Import JSON from online source¶

In [79]:

import requests
url = 'https://en.wikipedia.org/w/api.php?format=json&action=query&prop=extracts&exintro&explaintext&titles=Stack%20Overflow'
json = requests.get(url).json()
print(type(json))
article = json['query']['pages']['21721040']['extract']
print(article[0:1000])

<class 'dict'>
Stack Overflow is a question and answer site for professional and enthusiast programmers. It is a privately held website, the flagship site of the Stack Exchange Network, created in 2008 by Jeff Atwood and Joel Spolsky. It features questions and answers on a wide range of topics in computer programming. It was created to be a more open alternative to earlier question and answer sites such as Experts-Exchange. The name for the website was chosen by voting in April 2008 by readers of Coding Horror, Atwood's popular programming blog.The website serves as a platform for users to ask and answer questions, and, through membership and active participation, to vote questions and answers up or down and edit questions and answers in a fashion similar to a wiki or Reddit.

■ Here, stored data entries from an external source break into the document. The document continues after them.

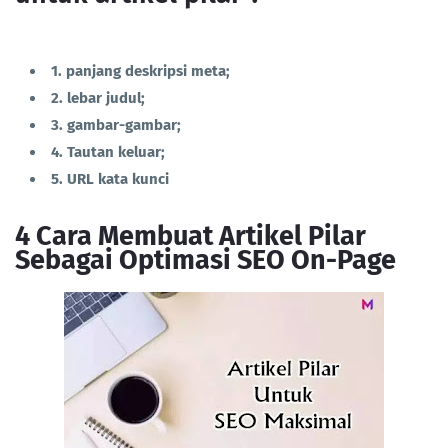
1. panjang deskripsi meta;
2. lebar judul;
3. gambar-gambar;
4. Tautan keluar;
5. URL kata kunci
4 Cara Membuat Artikel Pilar
Sebagai Optimasi SEO On-Page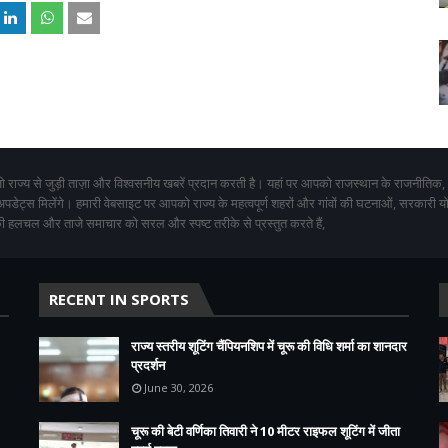
 राज्य से जुड़ी ताज़ा और विश्वसनीय खबरें प्रदान करती है। यहां पर आपको राजस्थान के राजनीतिक,
 अपडेट्स मिलेंगे। हमारी वेबसाइट पर आपको राज्य के महत्वपूर्ण शहरों और गांवों की घटनाओं, सरकारी 
 हलचल और ताजे समाचार को सरल और स्पष्ट तरीके से प्रस्तुत करते हैं,
RECENT IN SPORTS
राज्य स्तरीय शूटिंग चैंपियनशिप में चूरू की विधि शर्मा का शानदार
प्रदर्शन
June 30, 2026
चूरू की बेटी वर्णिका तिवारी ने 10 मीटर राइफल शूटिंग में जीता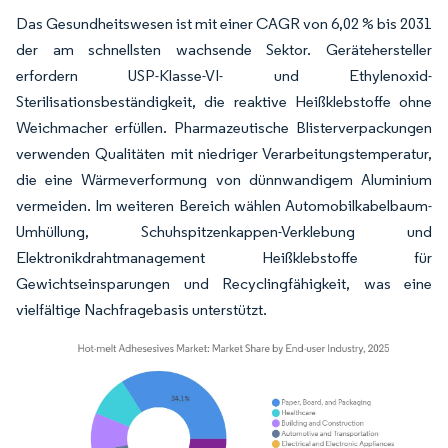
Das Gesundheitswesen ist mit einer CAGR von 6,02 % bis 2031
der am schnellsten wachsende Sektor. Gerätehersteller
erfordern USP-Klasse-VI- und Ethylenoxid-
Sterilisationsbeständigkeit, die reaktive Heißklebstoffe ohne
Weichmacher erfüllen. Pharmazeutische Blisterverpackungen
verwenden Qualitäten mit niedriger Verarbeitungstemperatur,
die eine Wärmeverformung von dünnwandigem Aluminium
vermeiden. Im weiteren Bereich wählen Automobilkabelbaum-
Umhüllung, Schuhspitzenkappen-Verklebung und
Elektronikdrahtmanagement Heißklebstoffe für
Gewichtseinsparungen und Recyclingfähigkeit, was eine
vielfältige Nachfragebasis unterstützt.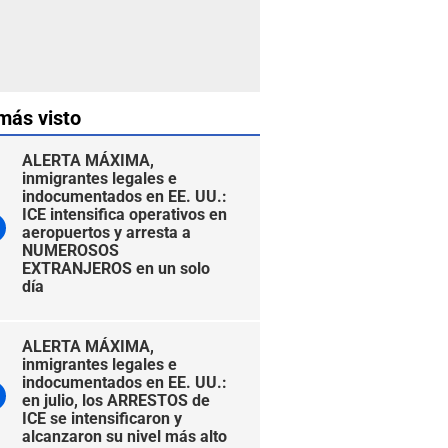
más visto
ALERTA MÁXIMA,
inmigrantes legales e
indocumentados en EE. UU.:
ICE intensifica operativos en
aeropuertos y arresta a
NUMEROSOS
EXTRANJEROS en un solo
día
ALERTA MÁXIMA,
inmigrantes legales e
indocumentados en EE. UU.:
en julio, los ARRESTOS de
ICE se intensificaron y
alcanzaron su nivel más alto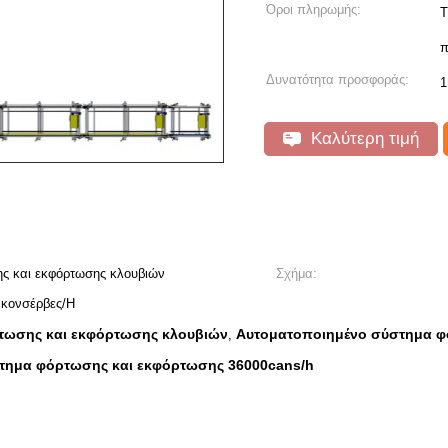
Όροι πληρωμής:
T
π
Δυνατότητα προσφοράς:
1
Καλύτερη τιμή
ς και εκφόρτωσης κλουβιών
Σχήμα:
 κονσέρβες/H
τωσης και εκφόρτωσης κλουβιών
Αυτοματοποιημένο σύστημα φ
,
τημα φόρτωσης και εκφόρτωσης 36000cans/h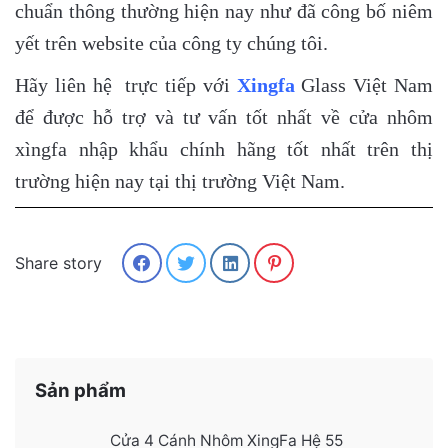
chuẩn thông thường hiện nay như đã công bố niêm
yết trên website của công ty chúng tôi.
Hãy liên hệ trực tiếp với
Xingfa
Glass Việt Nam
để được hỗ trợ và tư vấn tốt nhất về cửa nhôm
xìngfa nhập khẩu chính hãng tốt nhất trên thị
trường hiện nay tại thị trường Việt Nam.
Share story
Sản phẩm
Cửa 4 Cánh Nhôm XingFa Hệ 55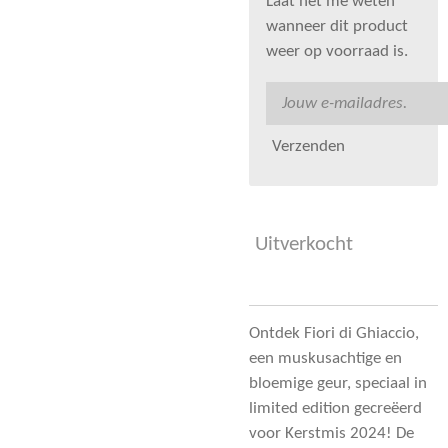
Laat het me weten
wanneer dit product
weer op voorraad is.
Verzenden
Uitverkocht
Ontdek Fiori di Ghiaccio,
een muskusachtige en
bloemige geur, speciaal in
limited edition gecreëerd
voor Kerstmis 2024! De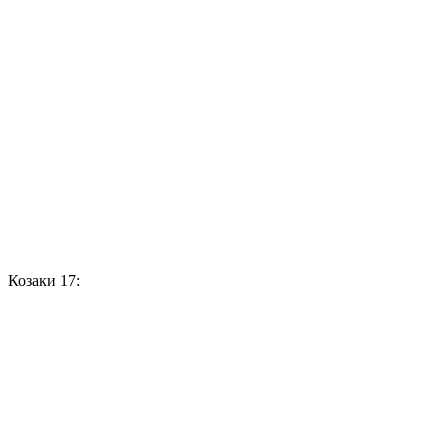
Козаки 17: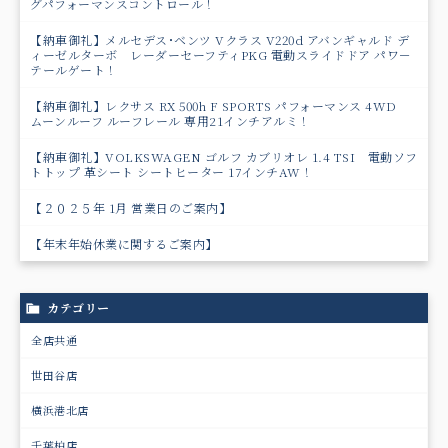
グパフォーマンスコントロール！
【納車御礼】メルセデス･ベンツ Vクラス V220d アバンギャルド デ
ィーゼルターボ レーダーセーフティPKG 電動スライドドア パワ－
テールゲート！
【納車御礼】レクサス RX 500h F SPORTS パフォーマンス 4WD
ムーンルーフ ルーフレール 専用21インチアルミ！
【納車御礼】VOLKSWAGEN ゴルフ カブリオレ 1.4 TSI 電動ソフ
トトップ 革シート シートヒーター 17インチAW！
【２０２５年 1月 営業日のご案内】
【年末年始休業に関するご案内】
カテゴリー
全店共通
世田谷店
横浜港北店
千葉柏店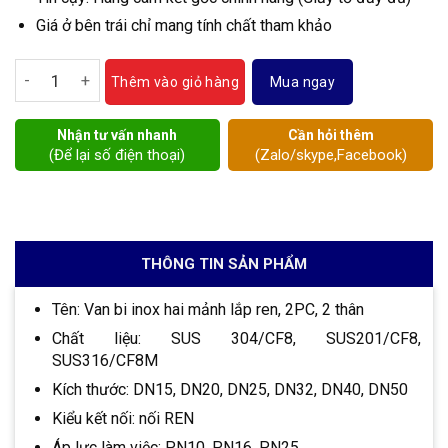
Giá ở bên trái chỉ mang tính chất tham khảo
Van bi 2 mảnh nối ren số lượng
Mua ngay
Thêm vào giỏ hàng
Nhận tư vấn nhanh
Cần hỏi thêm
(Để lại số điện thoại)
(Zalo/skype,Facebook)
THÔNG TIN SẢN PHẨM
Tên: Van bi inox hai mảnh lắp ren, 2PC, 2 thân
Chất liệu: SUS 304/CF8, SUS201/CF8,
SUS316/CF8M
Kích thước: DN15, DN20, DN25, DN32, DN40, DN50
Kiểu kết nối: nối REN
Áp lực làm việc: PN10, PN16, PN25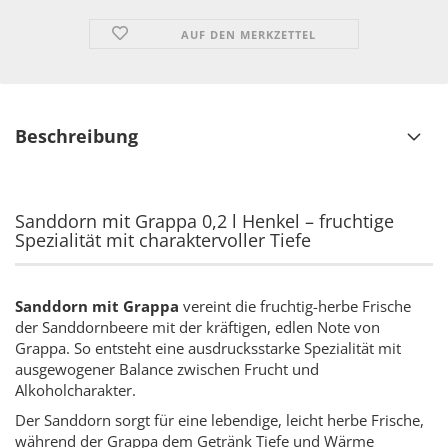
AUF DEN MERKZETTEL
Beschreibung
Sanddorn mit Grappa 0,2 l Henkel – fruchtige
Spezialität mit charaktervoller Tiefe
Sanddorn mit Grappa
vereint die fruchtig-herbe Frische
der Sanddornbeere mit der kräftigen, edlen Note von
Grappa. So entsteht eine ausdrucksstarke Spezialität mit
ausgewogener Balance zwischen Frucht und
Alkoholcharakter.
Der Sanddorn sorgt für eine lebendige, leicht herbe Frische,
während der Grappa dem Getränk Tiefe und Wärme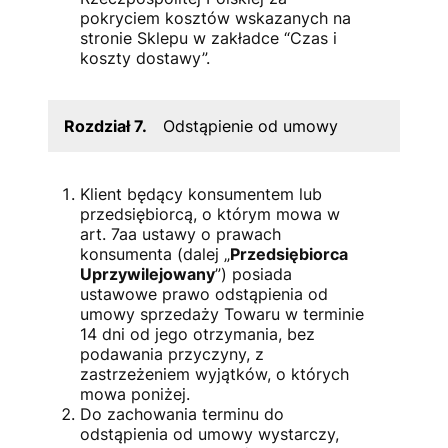
pokryciem kosztów wskazanych na
stronie Sklepu w zakładce “Czas i
koszty dostawy”.
Rozdział 7.
Odstąpienie od umowy
Klient będący konsumentem lub
przedsiębiorcą, o którym mowa w
art. 7aa ustawy o prawach
konsumenta (dalej „
Przedsiębiorca
Uprzywilejowany
”) posiada
ustawowe prawo odstąpienia od
umowy sprzedaży Towaru w terminie
14 dni od jego otrzymania, bez
podawania przyczyny, z
zastrzeżeniem wyjątków, o których
mowa poniżej.
Do zachowania terminu do
odstąpienia od umowy wystarczy,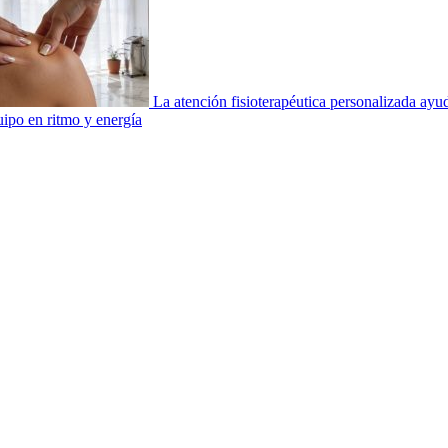
La atención fisioterapéutica personalizada ay
uipo en ritmo y energía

Users of Stack Overflow can earn reputation points and "badges"; for example, a person is awarded 10 reputation points for receiving an "up" vote on an answer given to a question and 5 points for the "up" vote of a question, and

Import csv from online source to DataFrame¶

In [75]:

import pandas as pd
url = 'https://data.lacity.org/api/views/g3qu-7q2u/rows.csv?accessType=DOWNLOAD'
df = pd.read_csv(url, ';')
print(df.head())
print(type(df))

  DataExtractDate,ReportPeriod,Terminal,Arrival_Departure,Domestic_International,Passenger_Count
0  05/01/2014 12:00:00 AM,01/01/2006 12:00:00 AM,...                                            
1  05/01/2014 12:00:00 AM,01/01/2006 12:00:00 AM,...                                            
2  05/01/2014 12:00:00 AM,01/01/2006 12:00:00 AM,...                                            
3  05/01/2014 12:00:00 AM,01/01/2006 12:00:00 AM,...                                            
4  05/01/2014 12:00:00 AM,01/01/2006 12:00:00 AM,...                                            
<class 'pandas.core.frame.DataFrame'>

Extracting data from websites¶

In [2]:

import requests
from bs4 import BeautifulSoup

url = 'https://www.python.org/'
r = requests.get(url)
html_doc = r.text
soup = BeautifulSoup(html_doc)

print('>>> webpage title')
print(soup.title)

print('>>> find menu/navi item labels')
menu_items = soup.find(id="top")
lis = soup.find(id="top").findAll('li')
for li in lis:
    print(li.a.get('title'))
    
print(">>> Find first 5 'a' tags")
a_tags = soup.find_all('a')
for link in range(5):
    print(a_tags[link].get('href'))

>>> webpage title
<title>Welcome to Python.org</title>
>>> find menu/navi item labels
The Python Programming Language
The Python Software Foundation
Python Documentation
Python Package Index
Python Job Board
Python Community
>>> Find first 5 'a' tags
#content
#python-network
/
/psf-landing/
https://docs.python.org

In [ ]: